Zum Abend kamen dann die Mücken und deshalb ging es ab ins WoMo.

Heute Abend kamen nur ein paar Wohnmobile auf den CP.

Freitag, 19.07.2019, Bjerka – Sandnessjoen – Vevelstad, 131 km, Sonne.

Bei Sonnenschein und warmen Temperaturen geht es auf der E6 bis Korgen. Dann kommt der Korgfjelltunnel mit 8,6 km. Auch hier wird die E6 ausgebaut und saniert. Nun biegen wir auf 78 ab. Die Straße ist neu ausgebaut und geht durch ein schönes ländliches Tal zum 10,7 km langen Toventunnel. Dieser wurde 2014 für den Verkehr freigegeben und kostet Maut. Kurz danach ist man schon wieder auf der RV 17. Es geht über die Helgelandbrücke nach Sandnessjoen bis zum Fährhafen.

 

Der Parkplatz kostet 20 NOK, wir haben keine Münzen dabei, also fahren wir weiter. Die „7 Schwestern“ liegen links und ich konnte Horst überreden, doch mal für ein Foto anzuhalten.

 

In Tjotta haben wir an der Fähre sehr lange warten müssen. Eine Fähre ist defekt und muß repariert werden. Wie lange das dauert weis die Fährgesellschaft nicht.

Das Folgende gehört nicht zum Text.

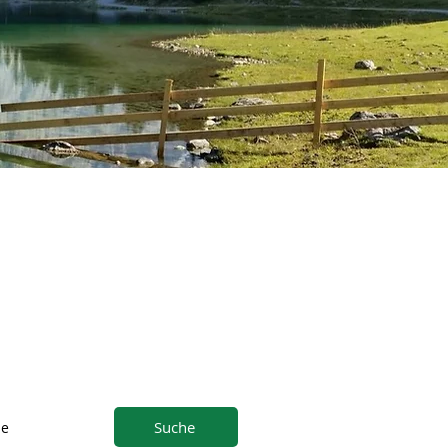
Suche
ne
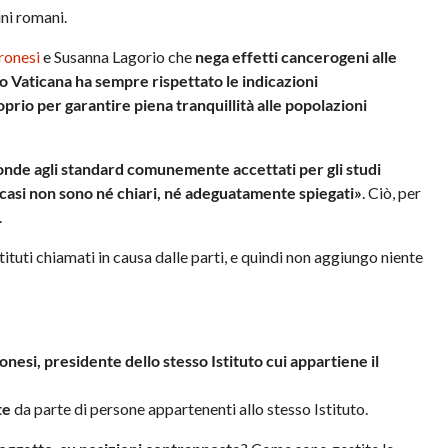
ini romani.
ronesi
e Susanna Lagorio che
nega effetti cancerogeni alle
o Vaticana ha sempre rispettato le indicazioni
prio per garantire piena tranquillità alle popolazioni
onde agli standard comunemente accettati per gli studi
i casi non sono né chiari, né adeguatamente spiegati»
. Ciò, per
.
uti chiamati in causa dalle parti, e quindi non aggiungo niente
nesi, presidente dello stesso Istituto cui appartiene il
te
da parte di persone appartenenti allo stesso Istituto.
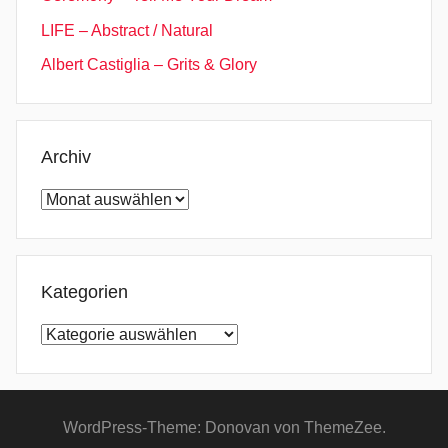
LIFE – Abstract / Natural
Albert Castiglia – Grits & Glory
Archiv
Archiv
Kategorien
Kategorien
WordPress-Theme: Donovan von ThemeZee.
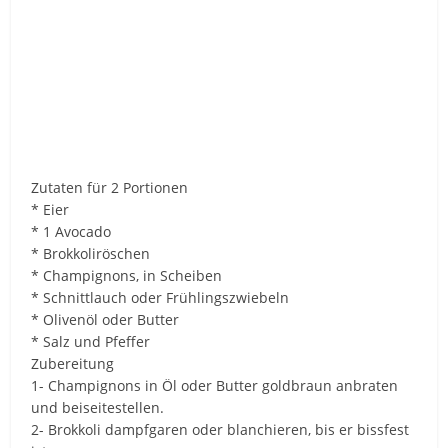
Zutaten für 2 Portionen
* Eier
* 1 Avocado
* Brokkoliröschen
* Champignons, in Scheiben
* Schnittlauch oder Frühlingszwiebeln
* Olivenöl oder Butter
* Salz und Pfeffer
Zubereitung
1- Champignons in Öl oder Butter goldbraun anbraten
und beiseitestellen.
2- Brokkoli dampfgaren oder blanchieren, bis er bissfest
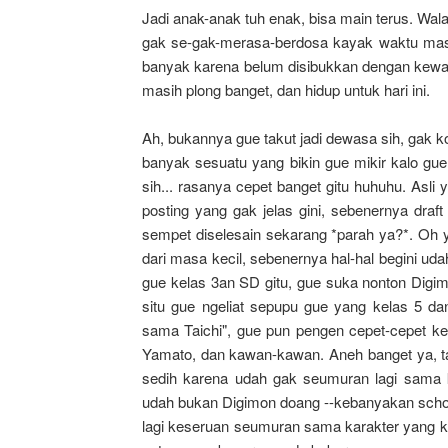
Jadi anak-anak tuh enak, bisa main terus. Wal
gak se-gak-merasa-berdosa kayak waktu masih
banyak karena belum disibukkan dengan kewaj
masih plong banget, dan hidup untuk hari ini.
Ah, bukannya gue takut jadi dewasa sih, gak ko
banyak sesuatu yang bikin gue mikir kalo gue
sih
... rasanya cepet banget gitu huhuhu. Asli 
posting yang gak jelas gini, sebenernya draft
sempet diselesain sekarang *parah ya?*. Oh 
dari masa kecil, sebenernya hal-hal begini uda
gue kelas 3an SD gitu, gue suka nonton Digimo
situ gue ngeliat sepupu gue yang kelas 5 d
sama Taichi", gue pun pengen cepet-cepet ke
Yamato, dan kawan-kawan. Aneh banget ya, ta
sedih karena udah gak seumuran lagi sama 
udah bukan Digimon doang --kebanyakan schoo
lagi keseruan seumuran sama karakter yang kita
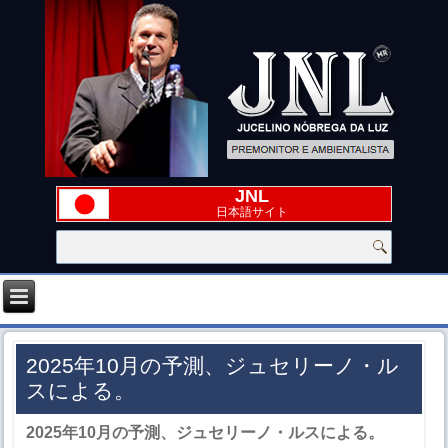
JNL
日本語サイト
2025年10月の予測、ジュセリーノ・ル
スによる。
2025
年
10
月の予測、ジュセリーノ・ルスによる。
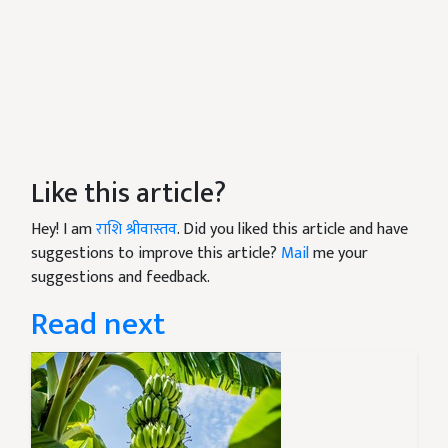
Like this article?
Hey! I am
राशि श्रीवास्तव
. Did you liked this article and have
suggestions to improve this article?
Mail
me your
suggestions and feedback.
Read next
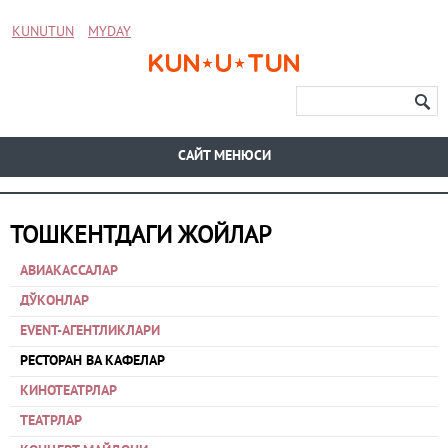
KUNUTUN
MYDAY
CАЙТ МЕНЮСИ
ТОШКЕНТДАГИ ЖОЙЛАР
АВИАКАССАЛАР
ДЎКОНЛАР
EVENT-АГЕНТЛИКЛАРИ
РЕСТОРАН ВА КАФЕЛАР
КИНОТЕАТРЛАР
ТЕАТРЛАР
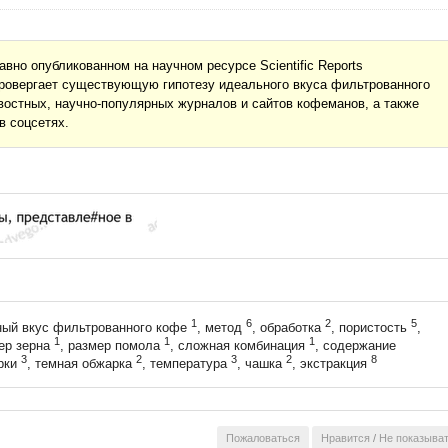
вно опубликованном на научном ресурсе Scientific Reports
, опровергает существующую гипотезу идеального вкуса фильтрованного
востных, научно-популярных журналов и сайтов кофеманов, а также
в соцсетях.
1
6
2
5
ный вкус фильтрованного кофе
, метод
, обработка
, пористость
,
1
1
1
мер зерна
, размер помола
, сложная комбинация
, содержание
3
2
3
2
8
арки
, темная обжарка
, температура
, чашка
, экстракция
Пожаловаться
Нравится
/
Не показыва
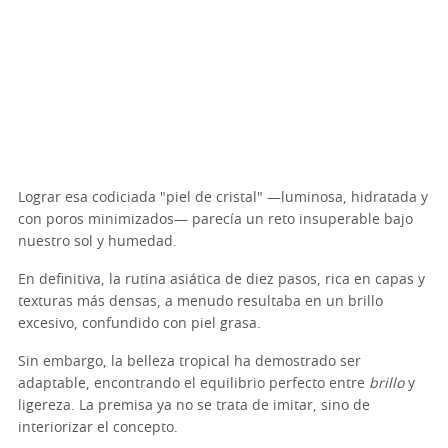
Lograr esa codiciada "piel de cristal" —luminosa, hidratada y
con poros minimizados— parecía un reto insuperable bajo
nuestro sol y humedad.
En definitiva, la rutina asiática de diez pasos, rica en capas y
texturas más densas, a menudo resultaba en un brillo
excesivo, confundido con piel grasa.
Sin embargo, la belleza tropical ha demostrado ser
adaptable, encontrando el equilibrio perfecto entre
brillo
y
ligereza. La premisa ya no se trata de imitar, sino de
interiorizar el concepto.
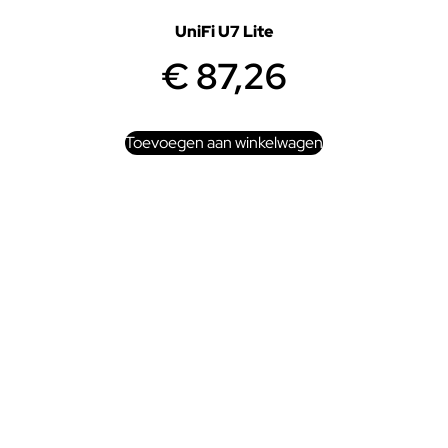
UniFi U7 Lite
€
87,26
Toevoegen aan winkelwagen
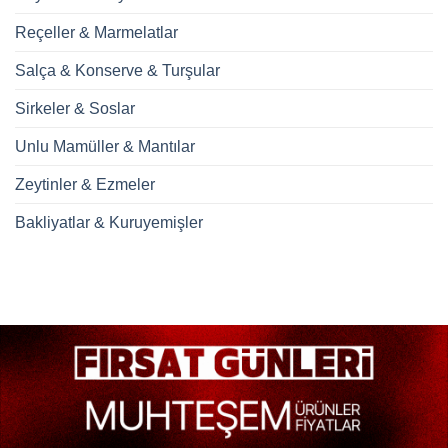
Reçeller & Marmelatlar
Salça & Konserve & Turşular
Sirkeler & Soslar
Unlu Mamüller & Mantılar
Zeytinler & Ezmeler
Bakliyatlar & Kuruyemişler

Es geht nur die kleine Fähre, also dauert es noch.

 

Horst hat an der Fähre noch günstig getankt und im „Joker“ Eis gekauft. Die Fähre konnte doch flott repariert werden und so ging es nach 2 Stunden weiter. In Forvik angekommen haben wir im „Kaufhaus“ nochmal die guten Pralinen gekauft, Kaffee haben wir noch. Jetzt geht es bis zum „Steinmo Bobilparkering“ bei Vevelstad. Einige Wohnmobile, die noch auf die erste Fähre kamen, sind schon hier.

 

Es sind noch Plätze frei, der Grund kann nur sein – kein Strom, kein WC, keine Duschen, nur V+E. Erstaunlicherweise sind aber viele deutsche Wohnmobile hier.

 

 

Samstag, 20.07.2019, Vevelstad, Regen und Sonne.

Heute morgen hat es geregnet; ab 10 Uhr war dann wieder Sonnenschein.

Wir bleiben noch einen Tag, da es hier sehr schön ist am Fjord.

Horst hat auch mal wieder gefischt, zumindest hat er es ergebnislos versucht, das Wasser ist hier nicht so tief und damit ist die Chance einen Fisch zu fangen gering.

 

Den Tag haben wir in der Sonne verbracht. Ein sehr schöner Sonnenuntergang hat den Tag ausklingen lassen und die Mücken haben uns dann aber schnell ins Wohnmobil verschwinden lassen.